[Entries taken from a collection]
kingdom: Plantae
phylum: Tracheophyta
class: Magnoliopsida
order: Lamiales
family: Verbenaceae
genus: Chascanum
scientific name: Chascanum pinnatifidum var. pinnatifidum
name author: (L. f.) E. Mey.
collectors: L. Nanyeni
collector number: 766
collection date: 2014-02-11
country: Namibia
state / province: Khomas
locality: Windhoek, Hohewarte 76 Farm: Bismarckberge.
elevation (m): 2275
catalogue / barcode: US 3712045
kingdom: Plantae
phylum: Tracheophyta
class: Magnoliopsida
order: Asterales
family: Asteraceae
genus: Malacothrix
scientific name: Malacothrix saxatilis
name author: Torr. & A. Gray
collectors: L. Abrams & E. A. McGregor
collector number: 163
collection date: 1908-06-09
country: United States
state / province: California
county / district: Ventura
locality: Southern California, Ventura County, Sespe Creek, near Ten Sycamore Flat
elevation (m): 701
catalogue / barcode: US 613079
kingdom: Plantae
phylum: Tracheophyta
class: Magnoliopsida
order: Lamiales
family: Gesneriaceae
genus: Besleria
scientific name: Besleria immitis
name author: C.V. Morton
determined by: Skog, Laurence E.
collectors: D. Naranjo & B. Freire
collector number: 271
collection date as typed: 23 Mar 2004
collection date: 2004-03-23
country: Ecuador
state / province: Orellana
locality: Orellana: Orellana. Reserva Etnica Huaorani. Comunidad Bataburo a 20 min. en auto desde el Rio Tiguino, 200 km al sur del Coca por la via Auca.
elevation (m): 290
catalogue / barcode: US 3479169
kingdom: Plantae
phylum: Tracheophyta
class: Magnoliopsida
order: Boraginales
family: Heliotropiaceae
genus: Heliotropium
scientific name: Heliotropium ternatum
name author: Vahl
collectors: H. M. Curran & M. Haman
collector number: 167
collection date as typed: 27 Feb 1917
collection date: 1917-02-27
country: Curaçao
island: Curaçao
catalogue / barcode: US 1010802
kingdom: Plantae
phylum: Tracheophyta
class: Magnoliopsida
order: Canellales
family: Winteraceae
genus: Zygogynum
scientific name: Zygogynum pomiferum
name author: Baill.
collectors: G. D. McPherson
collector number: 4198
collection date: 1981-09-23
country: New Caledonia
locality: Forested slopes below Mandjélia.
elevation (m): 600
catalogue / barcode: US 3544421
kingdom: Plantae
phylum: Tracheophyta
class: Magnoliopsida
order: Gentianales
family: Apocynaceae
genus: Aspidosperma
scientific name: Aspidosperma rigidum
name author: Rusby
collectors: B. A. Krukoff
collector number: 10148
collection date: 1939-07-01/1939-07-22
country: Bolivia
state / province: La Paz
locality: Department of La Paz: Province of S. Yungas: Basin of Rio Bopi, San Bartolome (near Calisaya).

Work to complete: Rename "locality" to "place" in the listing, giving only the lines that begin at the one containing "country: United States" and end after the one containing "locality: Orellana: Orellana.". Keep everything else in those lines unchanged.

Exercise solution:
country: United States
state / province: California
county / district: Ventura
place: Southern California, Ventura County, Sespe Creek, near Ten Sycamore Flat
elevation (m): 701
catalogue / barcode: US 613079
kingdom: Plantae
phylum: Tracheophyta
class: Magnoliopsida
order: Lamiales
family: Gesneriaceae
genus: Besleria
scientific name: Besleria immitis
name author: C.V. Morton
determined by: Skog, Laurence E.
collectors: D. Naranjo & B. Freire
collector number: 271
collection date as typed: 23 Mar 2004
collection date: 2004-03-23
country: Ecuador
state / province: Orellana
place: Orellana: Orellana. Reserva Etnica Huaorani. Comunidad Bataburo a 20 min. en auto desde el Rio Tiguino, 200 km al sur del Coca por la via Auca.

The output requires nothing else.